As one of the most pluralistic cities in the country, Miami is home to diverse enclaves from Haiti, Argentina, Cuba, Jamaica, Dominican Republic, Colombia, Nicaragua and others. Aptly, Miami is called “the gateway to the Americas” and we are a pivotal city in the global marketplace of business, trade, culture, finance and if you didn’t know it — dance.
To embody a city you must taste it. This is a city for the senses. Just as we taste and smell the sun-kissed saltwater on our skin, or the tree ripened mangoes in our backyards, our landscape is built for ingestion and internalization. Just as any Miami palate is familiar with gallo pinto, cafecito, jerk pork, joumou, or a parillada, the Miami flavor is also made up of muscle and bone, syncopation, down beat, clave, and the ever elusive “hold.” Miami is a city to be tasted and danced; and with the variety of dance offerings on any given weekend, dance is no longer just for spectacle, dance becomes breath, identity, family and mothering.

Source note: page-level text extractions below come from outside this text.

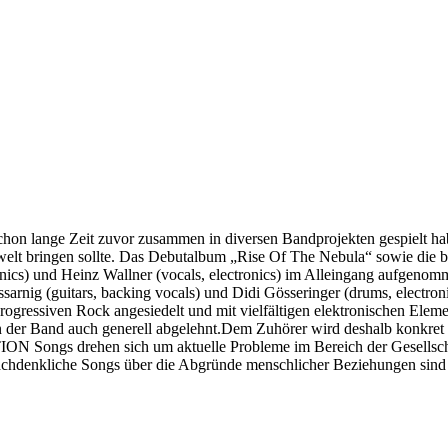
on lange Zeit zuvor zusammen in diversen Bandprojekten gespielt ha
kwelt bringen sollte. Das Debutalbum „Rise Of The Nebula“ sowie die 
ronics) und Heinz Wallner (vocals, electronics) im Alleingang aufgenomm
ssarnig (guitars, backing vocals) und Didi Gösseringer (drums, electr
rogressiven Rock angesiedelt und mit vielfältigen elektronischen Eleme
n der Band auch generell abgelehnt.Dem Zuhörer wird deshalb konkret m
 Songs drehen sich um aktuelle Probleme im Bereich der Gesellschaft
ch nachdenkliche Songs über die Abgründe menschlicher Beziehungen si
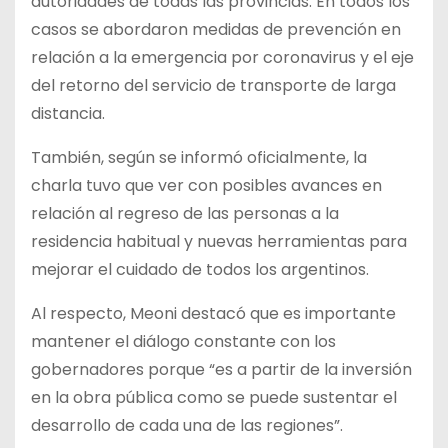
autoridades de todas las provincias. En todos los
casos se abordaron medidas de prevención en
relación a la emergencia por coronavirus y el eje
del retorno del servicio de transporte de larga
distancia.
También, según se informó oficialmente, la
charla tuvo que ver con posibles avances en
relación al regreso de las personas a la
residencia habitual y nuevas herramientas para
mejorar el cuidado de todos los argentinos.
Al respecto, Meoni destacó que es importante
mantener el diálogo constante con los
gobernadores porque “es a partir de la inversión
en la obra pública como se puede sustentar el
desarrollo de cada una de las regiones”.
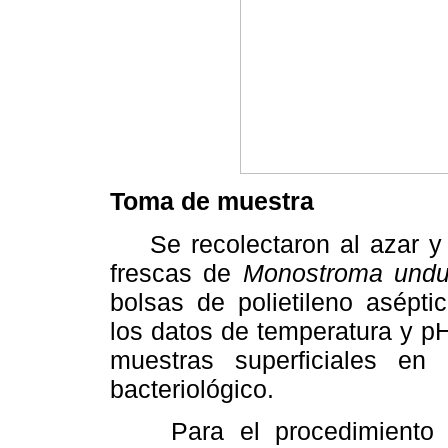
Toma de muestra
Se recolectaron al azar y 
frescas de
Monostroma undu
bolsas de polietileno asépti
los datos de temperatura y p
muestras superficiales en r
bacteriológico.
Para el procedimiento la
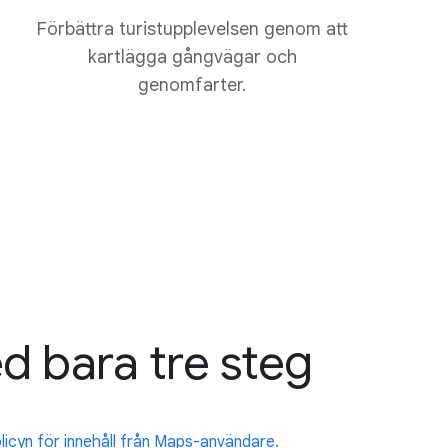
Förbättra turistupplevelsen genom att
kartlägga gångvägar och
genomfarter.
d bara tre steg
licyn för innehåll från Maps-användare.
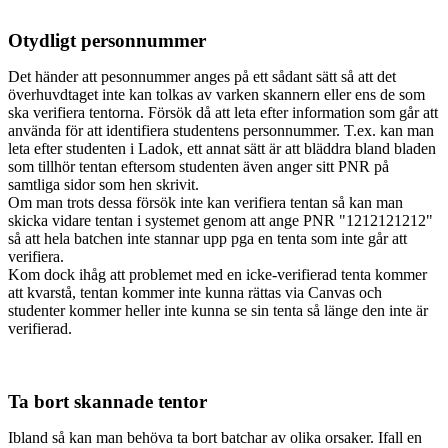
Otydligt personnummer
Det händer att pesonnummer anges på ett sådant sätt så att det
överhuvdtaget inte kan tolkas av varken skannern eller ens de som
ska verifiera tentorna. Försök då att leta efter information som går att
använda för att identifiera studentens personnummer. T.ex. kan man
leta efter studenten i Ladok, ett annat sätt är att bläddra bland bladen
som tillhör tentan eftersom studenten även anger sitt PNR på
samtliga sidor som hen skrivit.
Om man trots dessa försök inte kan verifiera tentan så kan man
skicka vidare tentan i systemet genom att ange PNR "1212121212"
så att hela batchen inte stannar upp pga en tenta som inte går att
verifiera.
Kom dock ihåg att problemet med en icke-verifierad tenta kommer
att kvarstå, tentan kommer inte kunna rättas via Canvas och
studenter kommer heller inte kunna se sin tenta så länge den inte är
verifierad.
Ta bort skannade tentor
Ibland så kan man behöva ta bort batchar av olika orsaker. Ifall en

Last week I attended the 14th Annual Ife Ile Dance Festival directed by Neri Torres, whom could be considered the godmother of Afro-Cuban dance in Miami and part of Miami’s royal family of Cuban music and culture, including her brother Ezequiel Torres, world renown master drummer and drum maker, and her two nephews Arelan and Aruan. The festival kicked off with a panel discussion at Miami-Dade Wolfson campus titled “Dance traditions and urbanity.” An eclectic panel covered topics such as the differentiation between “urban” and “urbane,” Peruvian dance, Baltimore club dance, Haitian folklore, and “Caribbean” dance. Neri closed the discussion with overview of Cuban rumba and a live performance.
The daylong festival offered the rare opportunity to dance alongside live drummers. After taking the Yemaya workshop, the Afro-Cuban deity that represents the universal mother, the ocean, and nurturance, we sat down with Neri Torres and discussed the festival.
What is the most important thing you would like people to take away from the festival?
We would like the attendees to get educated about Cubans, their culture and the contributions of their traditions around the world. Particularly, I highlight the attention to the Afro-Cuban segment of the Cuban population, often ignored, however fundamental in the development of Cuban idiosyncracy. Moreover, we aim to create a cross-cultural understanding by being in conversation with all other Diasporic traditions (from America, Latin America and the Caribbean) with which we share a common history.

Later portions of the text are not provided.